实际上,整个装置如同一个巨大的“视错觉”模型:人们习惯于阅读书写在平面上的文字,而文字在空间中的拉伸则会使视角反向推远。在三维到二维的转换中,透视规律内在地规定了一种角力关系,使作品形态与观看视点在动态关系中相互拉扯,迫使“理想视点”被拉升至美术馆之外,无法到达的位置,它只能存在于观念之中。
原点透视法的有效,来自于自然人的视线不能转弯的局限性,而此刻,这种局限性本身成为一种“材料”,被使用在作品中。透视法是我们描述世界的一种语言,它如同所有的语言,成为我们的思维与外部世界的中介。而我们的思维也由各种语言所塑造,它必定带有盲点。
作品中的“英文书法”摘自哲学家路德维西.维特根斯坦(Ludwig.Wittgenstein)的一段文字,它在表面上呈现为对几个视觉案例的单纯分析,而实际上却是指向人类认知上的共通误区。

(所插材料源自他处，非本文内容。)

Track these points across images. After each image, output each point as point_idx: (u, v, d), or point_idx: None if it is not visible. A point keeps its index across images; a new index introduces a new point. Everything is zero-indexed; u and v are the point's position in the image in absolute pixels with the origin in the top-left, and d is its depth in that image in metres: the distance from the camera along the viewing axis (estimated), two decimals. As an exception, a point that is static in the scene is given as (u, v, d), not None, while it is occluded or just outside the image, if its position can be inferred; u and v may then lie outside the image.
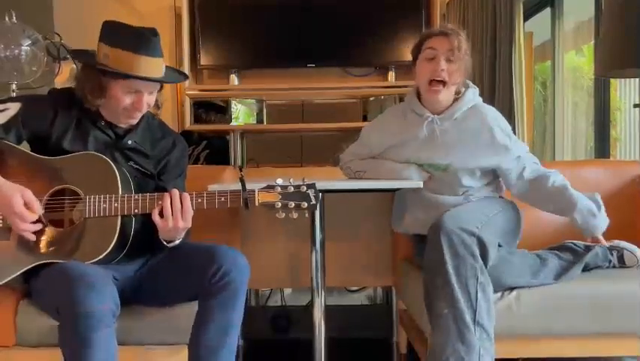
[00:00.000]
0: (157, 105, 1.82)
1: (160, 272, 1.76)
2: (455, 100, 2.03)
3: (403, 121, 2.08)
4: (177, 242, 1.71)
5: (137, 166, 1.79)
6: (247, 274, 1.68)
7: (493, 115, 2.03)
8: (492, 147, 2.00)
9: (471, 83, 2.09)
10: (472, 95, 2.04)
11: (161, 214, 1.62)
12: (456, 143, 2.00)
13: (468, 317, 1.71)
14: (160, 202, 1.62)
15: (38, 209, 1.61)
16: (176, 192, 1.63)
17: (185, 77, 1.92)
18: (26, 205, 1.58)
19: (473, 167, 2.01)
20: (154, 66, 1.68)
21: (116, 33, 1.69)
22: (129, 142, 1.78)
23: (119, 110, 1.72)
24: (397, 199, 2.21)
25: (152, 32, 1.69)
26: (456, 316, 1.71)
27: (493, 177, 2.11)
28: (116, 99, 1.70)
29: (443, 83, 1.94)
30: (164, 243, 1.71)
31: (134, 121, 1.78)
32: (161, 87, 1.80)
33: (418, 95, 2.07)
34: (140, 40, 1.66)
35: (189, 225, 1.65)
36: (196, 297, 1.68)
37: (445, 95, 1.98)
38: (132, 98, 1.70)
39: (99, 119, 1.76)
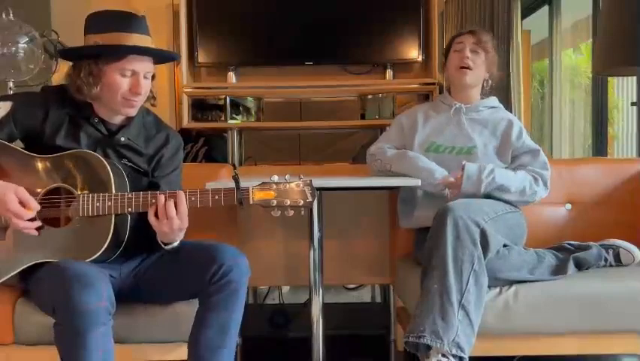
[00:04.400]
0: (153, 96, 1.80)
1: (160, 270, 1.75)
2: (481, 99, 2.22)
3: (431, 110, 2.24)
4: (175, 244, 1.69)
5: (131, 164, 1.77)
6: (248, 273, 1.68)
7: (513, 116, 2.23)
8: (509, 136, 2.13)
9: None
10: (496, 101, 2.25)
11: (157, 215, 1.60)
12: (480, 129, 2.15)
13: (454, 297, 1.72)
14: (154, 201, 1.61)
15: (34, 205, 1.59)
16: (171, 192, 1.62)
17: (177, 55, 1.88)
18: (21, 203, 1.57)
19: (492, 152, 2.12)
20: (144, 43, 1.69)
21: (100, 21, 1.69)
22: (122, 139, 1.75)
23: (117, 98, 1.68)
24: (404, 195, 2.21)
25: (136, 15, 1.71)
26: (443, 292, 1.73)
27: None
28: (112, 85, 1.66)
29: (469, 68, 2.14)
30: (162, 245, 1.68)
31: (133, 111, 1.73)
32: (154, 77, 1.78)
33: (449, 92, 2.26)
34: (126, 20, 1.68)
35: (185, 225, 1.63)
36: (196, 295, 1.68)
37: (473, 80, 2.17)
38: (129, 82, 1.67)
39: (92, 116, 1.74)
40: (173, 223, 1.59)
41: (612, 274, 1.99)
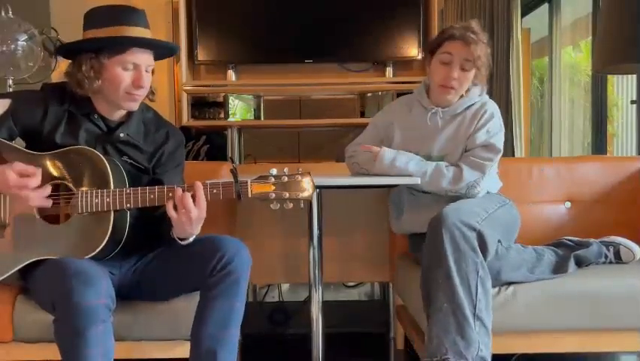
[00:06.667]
0: (152, 91, 1.79)
1: (160, 264, 1.74)
2: (461, 96, 2.05)
3: (407, 112, 2.11)
4: (191, 239, 1.67)
5: (131, 160, 1.76)
6: (249, 263, 1.67)
7: (488, 116, 2.02)
8: (475, 131, 1.99)
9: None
10: (479, 92, 2.06)
11: (175, 207, 1.58)
12: (452, 136, 2.03)
13: (468, 311, 1.70)
14: (152, 196, 1.60)
15: (32, 170, 1.56)
16: (189, 185, 1.60)
17: (177, 47, 1.86)
18: (21, 175, 1.55)
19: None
20: (145, 35, 1.69)
21: (99, 15, 1.69)
22: (121, 135, 1.74)
23: (119, 92, 1.68)
24: (393, 201, 2.20)
25: (135, 8, 1.72)
26: (456, 310, 1.71)
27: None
28: (114, 79, 1.66)
29: (453, 88, 1.98)
30: (178, 240, 1.66)
31: (135, 105, 1.73)
32: (153, 71, 1.77)
33: (427, 91, 2.10)
34: (126, 13, 1.68)
35: (203, 215, 1.61)
36: (197, 288, 1.67)
37: (455, 98, 2.02)
38: (131, 75, 1.67)
39: (92, 112, 1.73)
40: (192, 214, 1.58)
41: (612, 271, 1.99)
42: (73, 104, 1.72)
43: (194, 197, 1.58)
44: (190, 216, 1.58)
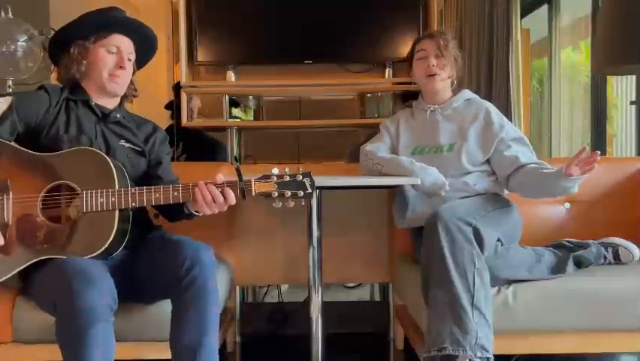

他认为人们用逻辑归纳的方式总结概念,并试图通过对概念的澄清,系统地透视世界,实际上却让我们远离了世界真实的部分。这如同当今世界的状况,文明之间的拉扯似乎从根本上都来自于人类视角的错位与差异,它制造了一个引力与牵制无处不在的剧场。这件作品的文字在空间中的扭曲使其掉入了无法识读的混乱中,而这混乱中的每一个细节,都指向高悬在展厅之外的那个“理想视角”。仿佛世上所有的混乱都源自一个未知的目的。它不被看见,但是存在。